Powell has now made it clear that the US central bank is in no hurry to turn the interest rate screw. It would first have to see what impact Trump's economic policy would have. Some analysts even assume that the Fed will only make one small interest rate hike this year. "In view of the high level of uncertainty, patience is obviously the order of the day for the Fed," write Bernd Weidensteiner and Christoph Balz, analysts at Commerzbank.
High interest rates put pressure on economic growth. In the fight against high consumer prices, the Fed raised the key interest rate significantly. Last year, the central bank then began to slowly lower interest rates again in view of the falling inflation rate, but is currently stepping on the brakes. Low interest rates make loans cheaper, boosting consumption, investment and growth.
1. unemployment:
In its current forecast, the Fed predicts that unemployment will rise slightly - to 4.4 percent (December: 4.3 percent). This means that the unemployment rate is at a low level. The situation on the US labor market has not been problematic so far. The labor market has proven to be resilient in recent years.

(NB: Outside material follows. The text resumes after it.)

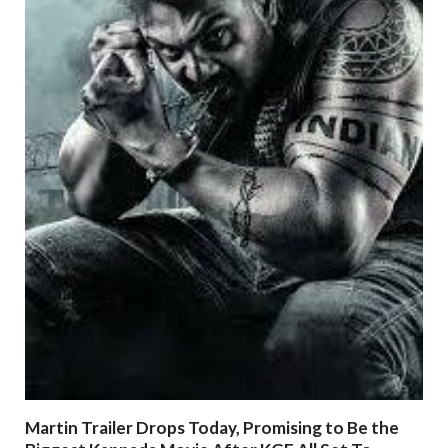
Martin Trailer Drops Today, Promising to Be the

However, current data points to a slight slowdown, as the number of people in employment rose below expectations in February.

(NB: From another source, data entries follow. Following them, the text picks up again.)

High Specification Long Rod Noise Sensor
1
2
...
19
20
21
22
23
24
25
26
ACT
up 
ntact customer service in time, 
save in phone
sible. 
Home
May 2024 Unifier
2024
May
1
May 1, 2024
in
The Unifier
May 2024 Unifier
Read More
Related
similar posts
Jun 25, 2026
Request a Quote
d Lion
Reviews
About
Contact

"It's not that the economy isn't growing. It's not that inflation is really high. And it's not that unemployment is high. It's not any of those things," says Fed Chairman Powell, summarizing the current economic situation. But people are simply dissatisfied because of the high prices, Powell said. The US economy is currently "healthy". However, it is unclear what consequences the "significant economic policy changes" of the "new administration" will have. Powell does not mention Trump by name once in his press conference.